Pancasila, Undang-Undang Dasar 1945, Bhinneka Tunggal Ika, dan Negara Kesatuan Republik Indonesia adalah kesepakatan bersama yang telah dibuat oleh para pendiri bangsa Indonesia ini. Lalu kemudian kesepakatan tersebut dijaga dan dirawat oleh generasi selanjutnya.

“Kita juga bisa menjaga kesepakatan itu. Ini yang penting bagaimana menjaga kesepakatan itu,” lanjut Rais ‘Aam PBNU itu.

Kiai Ma’ruf juga menilai, antar pemeluk agama di Indonesia bisa membuat kesepakatan bersama untuk hidup rukun dan damai. Di Indonesia, ada aturan-aturan terkait dengan bagaimana menyiarkan agama, membangun rumah ibadah, dan lain sebagainya. Sehingga konflik antar umat beragama bisa dicegah.

Indonesia juga memiliki lembaga-lembaga yang bisa mengawal kerukunan antar umat beragama seperti Kementerian Agama, ormas antar umat beragama, ormas-ormas Islam, majelis agama, dan lain sebagainya.

Islam Wasathiyah

Pada bagian lain KH Ma’ruf Amin mengatakan, pemahaman Islam wasathiyah atau moderat harus terus-menerus disuarakan di tengah masyarakat mengingat paham-paham ekstrim kanan atau kiri juga terus berkembang. Islam moderat yang dikembangkan bukan hanya menyangkut soal pemikiran, tetapi juga gerakan.

“Pemikiran yang ingin kita bawakan adalah pemikiran yang moderat,” paparnya.

Rais ‘Aam PBNU itu menerangkan, ada kelompok yang berpikiran sangat tekstual dan ada juga kelompok yang memiliki pemikiran sangat liberal. Keduanya sangat ekstrim. Yang satu menganggap tidak ada perubahan-perubahan dalam Islam, sementara yang satunya lagi menganggap semua di dalam Islam boleh berubah.

“(Mereka kelompok liberal menganggap) Agama ini seperti adonan. Bisa dibuat apa saja.
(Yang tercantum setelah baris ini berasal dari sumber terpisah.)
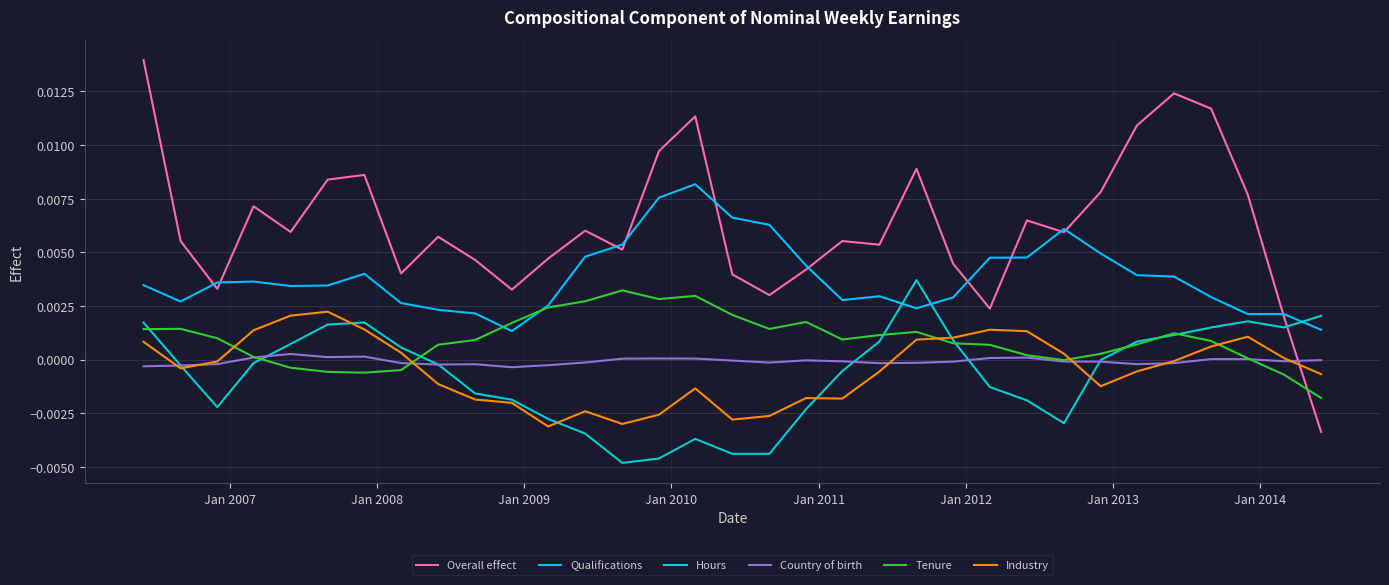

True or false: Hours and Qualifications cross at least once.

True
Bisa berubah setiap hari,” ucapnya.

Kiai Ma’ruf menjelaskan, cara berpikir Islam moderat itu ada tiga yaitu tawassuthiyyan (moderat), tathowwuriyyan (dinamis), dan manhajiyyan (menggunakan metodologi yang jelas).

Menurut Kiai Ma’ruf, pada dasarnya Islam itu adalah agama yang sangat toleran. Hal itu tercermin dalam Al-Qur’an Surat Al Kafirun ayat enam. Tidak ada paksaan di dalam memeluk agama Islam.

“Teologi Islam itu toleran,” tegasnya.

Ia meminta agar Islam moderat Indonesia dikembangkan ke seluruh dunia, terutama dunia Islam. Mereka bisa belajar dari Indonesia tentang bagaimana Islam bisa berinteraksi dengan yang demokrasi dan modernitas dan juga umat Islam berhubungan dengan umat agama lainnya.